# [WORK INSTRUCTION]
Up to and including the final line, retype each line of the records below, starting with the one that contains "To confirm a".

○ ○ ○ ○

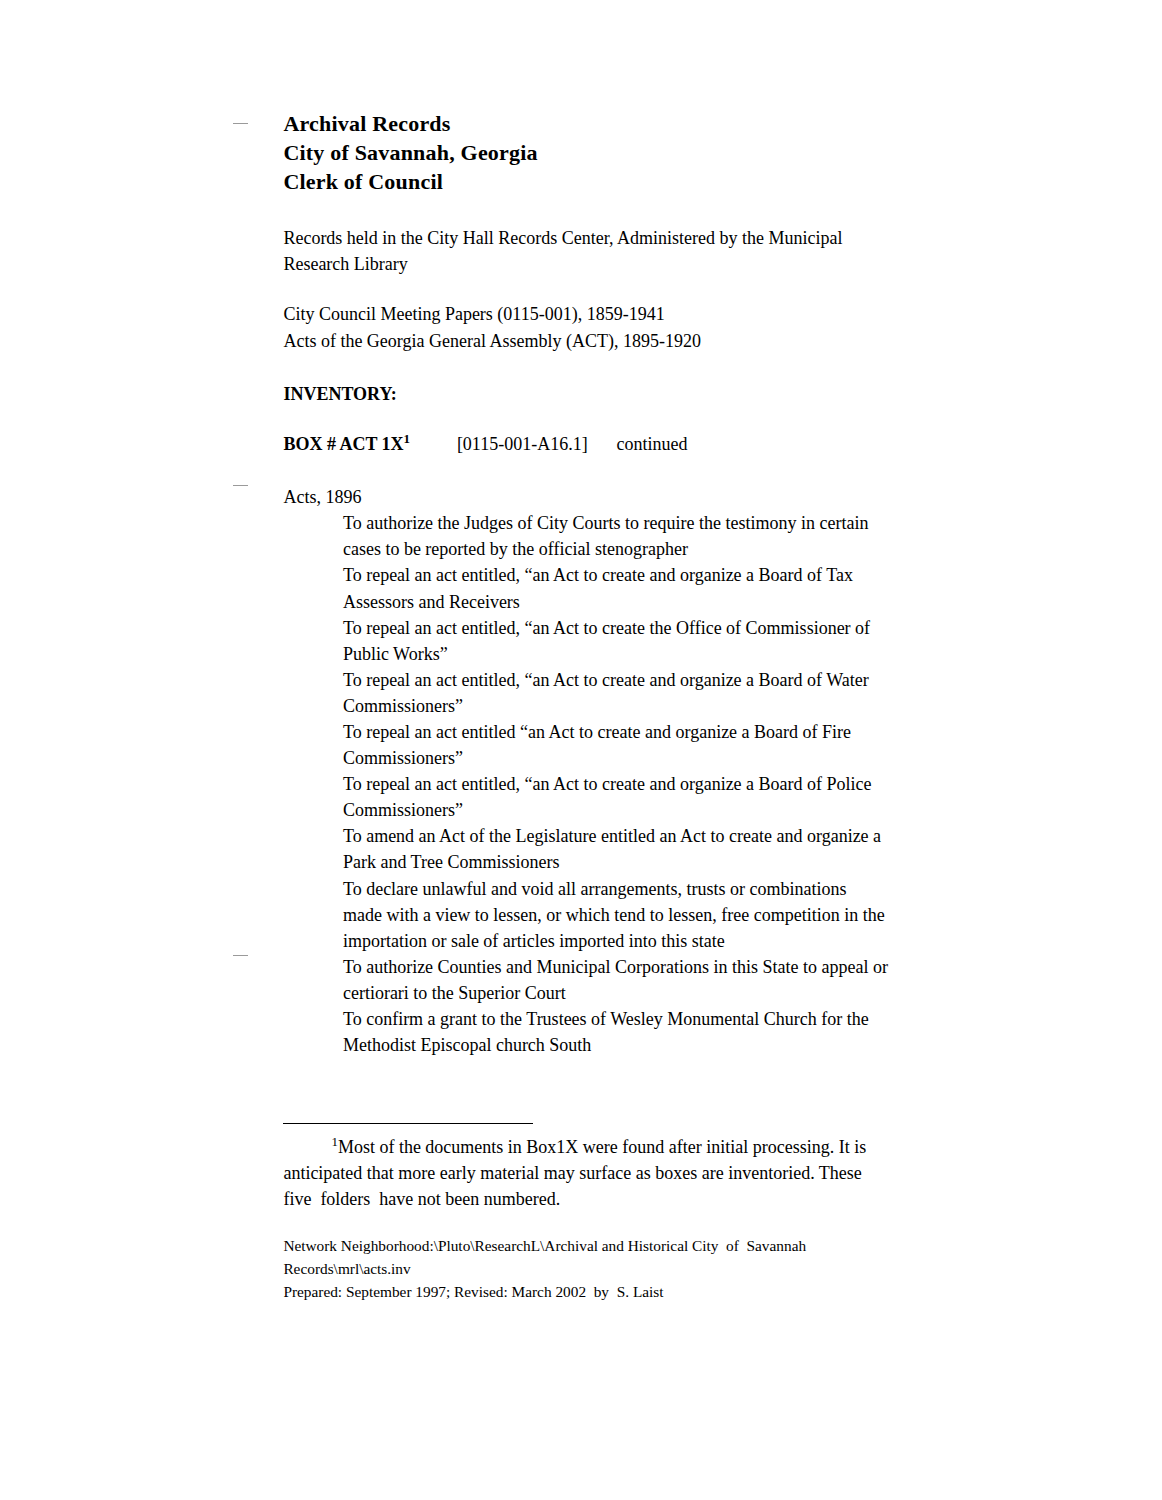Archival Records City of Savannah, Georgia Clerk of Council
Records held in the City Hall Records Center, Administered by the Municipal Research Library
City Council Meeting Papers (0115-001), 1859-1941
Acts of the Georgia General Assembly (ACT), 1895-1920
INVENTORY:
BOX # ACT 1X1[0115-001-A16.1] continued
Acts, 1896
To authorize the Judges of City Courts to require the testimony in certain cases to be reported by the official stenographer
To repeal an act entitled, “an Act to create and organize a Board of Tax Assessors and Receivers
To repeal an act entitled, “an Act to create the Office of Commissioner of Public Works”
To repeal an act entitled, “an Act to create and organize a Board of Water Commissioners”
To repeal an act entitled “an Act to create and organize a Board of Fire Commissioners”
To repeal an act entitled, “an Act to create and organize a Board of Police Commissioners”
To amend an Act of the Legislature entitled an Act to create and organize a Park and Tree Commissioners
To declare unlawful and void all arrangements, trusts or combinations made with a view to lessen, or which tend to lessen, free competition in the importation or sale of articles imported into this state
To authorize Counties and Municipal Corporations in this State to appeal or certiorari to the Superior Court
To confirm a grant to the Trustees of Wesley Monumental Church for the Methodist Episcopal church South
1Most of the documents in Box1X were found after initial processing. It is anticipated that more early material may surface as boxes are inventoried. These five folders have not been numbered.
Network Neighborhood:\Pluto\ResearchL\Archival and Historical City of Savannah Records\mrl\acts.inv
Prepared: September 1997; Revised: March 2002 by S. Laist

○ ○ ○ ○

# [TASK SOLUTION]
To confirm a grant to the Trustees of Wesley Monumental Church for the Methodist Episcopal church South
1Most of the documents in Box1X were found after initial processing. It is anticipated that more early material may surface as boxes are inventoried. These five folders have not been numbered.
Network Neighborhood:\Pluto\ResearchL\Archival and Historical City of Savannah Records\mrl\acts.inv
Prepared: September 1997; Revised: March 2002 by S. Laist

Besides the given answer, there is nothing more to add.